Only angle is if the mortgage was drawn down after Nov 6th 2006. Then they can look at the infamous flyer angle.


----------



## joe351980 (17 Feb 2020)

Demoivre, this is hands down one of the best statements on this site. 

"If the banks had intended for customers to roll to a standard variable rate after a fixed rate why didn't they just state that clearly in the contract, which they are supposed to do ?"


----------



## demoivre (18 Feb 2020)

peemac said:


> Unless the original poster has something to indicate in black and white that a tracker forms part of the agreement, they are clutching at straws.

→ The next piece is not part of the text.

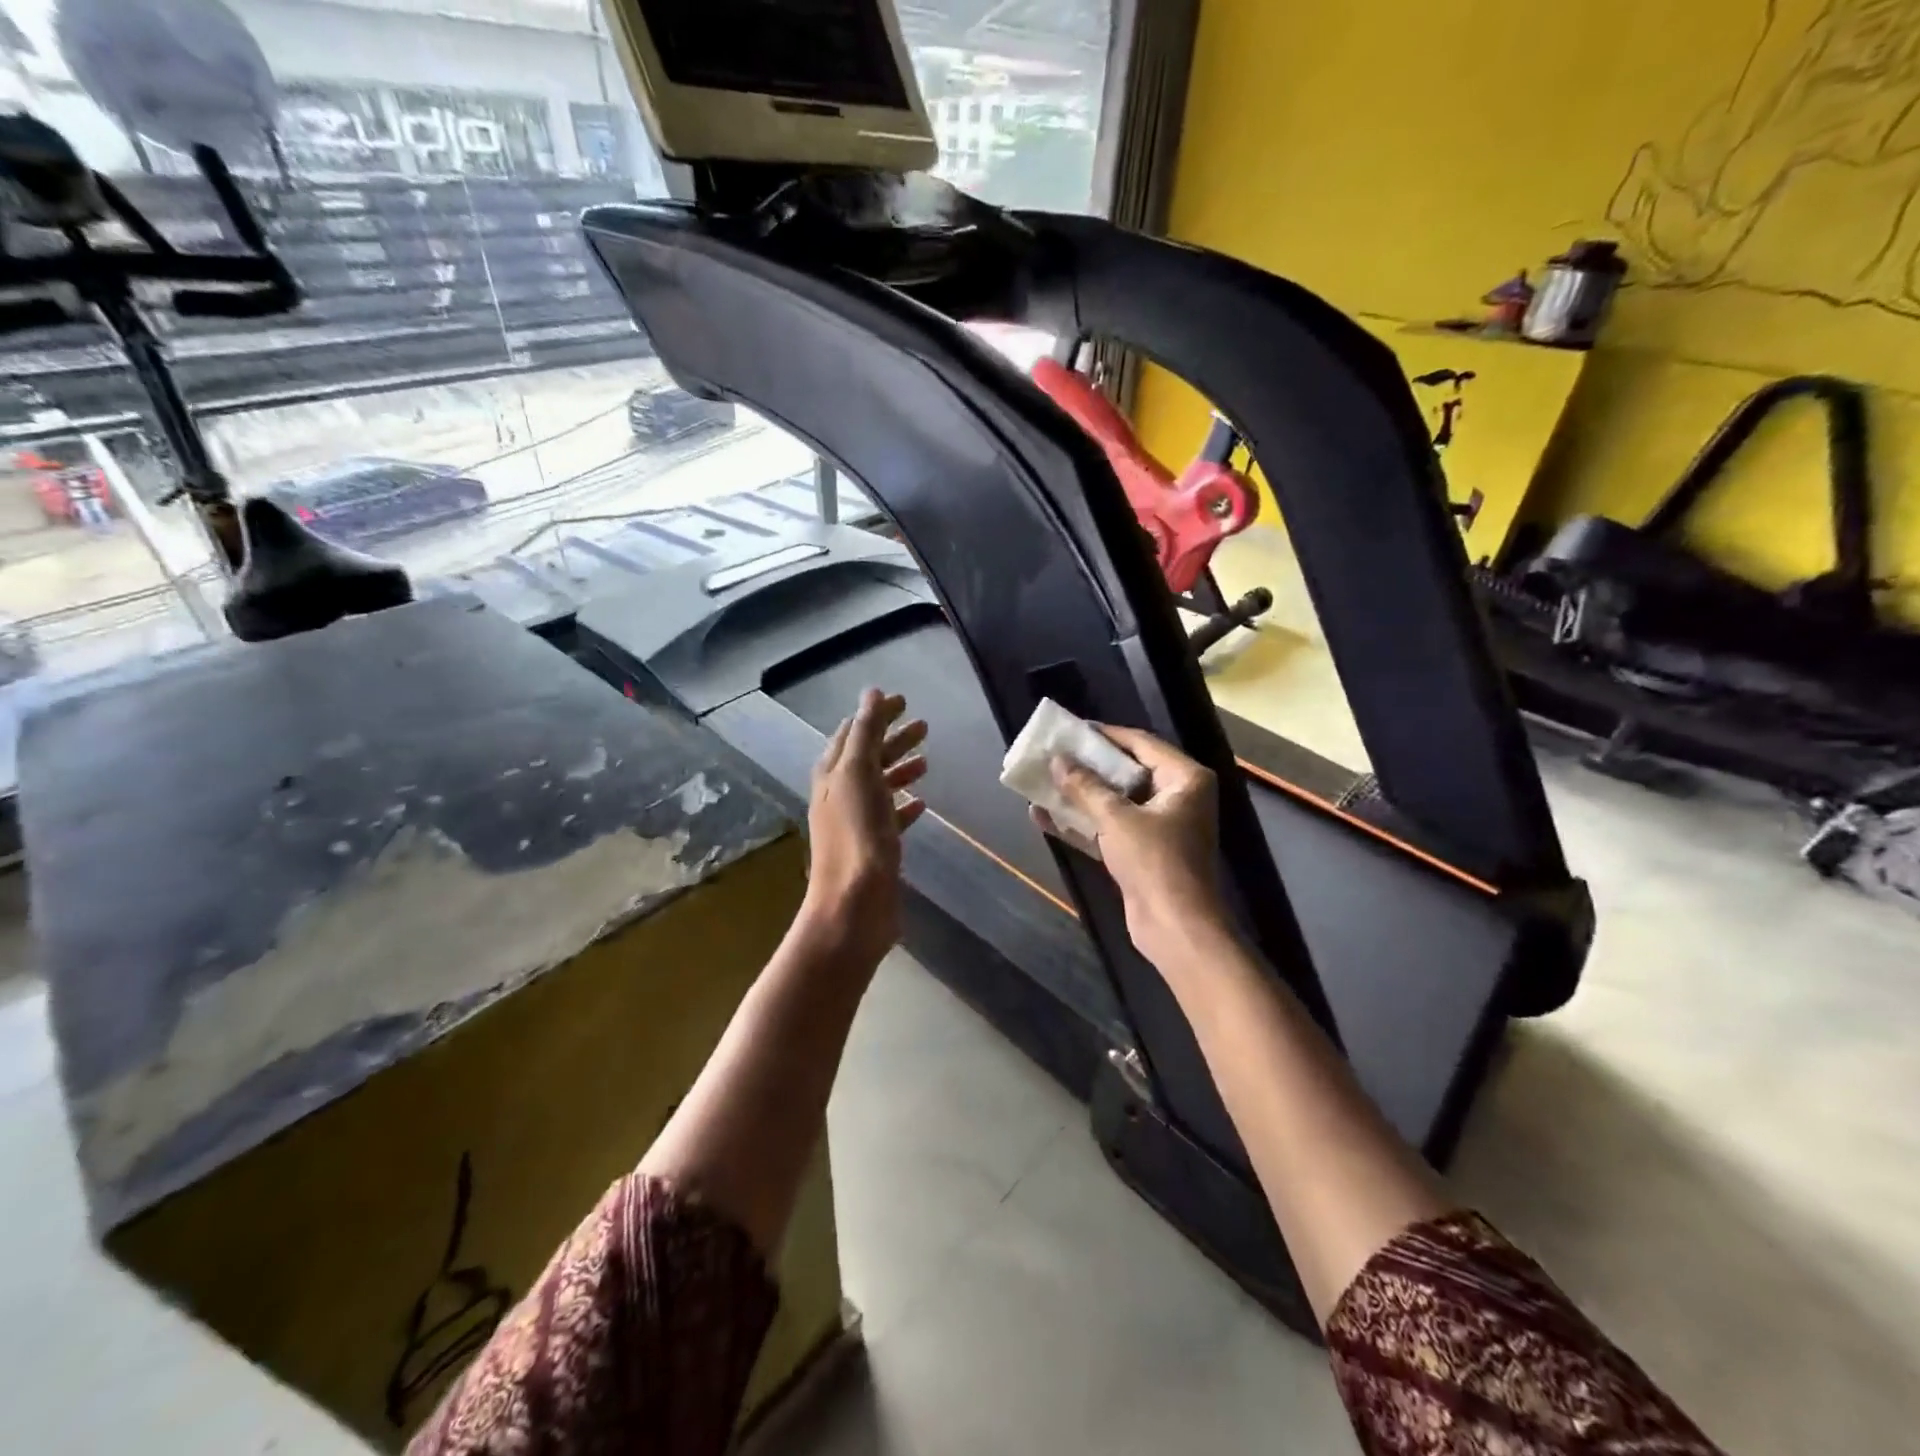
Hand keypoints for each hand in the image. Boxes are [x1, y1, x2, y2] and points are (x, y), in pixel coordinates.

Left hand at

Unless the bank has something in black and white that a standard variable rate forms part of the agreement , they are clutching at straws.

The notion that a tracker must be specifically mentioned in a contract for a borrower to be entitled to it, but a standard variable rate doesn't have to be, but instead a selection of loose terms can be used to describe a standard variable rate, is in direct contravention of The Framework document and the EU directive on Unfair Terms in contracts. And of course Section 2.2 of the Consumer Protection Code requires that banks:

"acts with due skill, care and diligence in the best interests of its customers; "


----------



## demoivre (18 Feb 2020)

peemac said:


> I suffered from kbc's tracker scandal and fought them since 2009 and one of the original posters on the tracker scandal here.
> 
> I've gone through contracts word for word, had extensive legal advice including counsel and fought every angle.



Who did you appeal your case to ?


----------



## peemac (18 Feb 2020)

demoivre said:


> Who did you appeal your case to ?


Ombudsman 2012. Rejected.


----------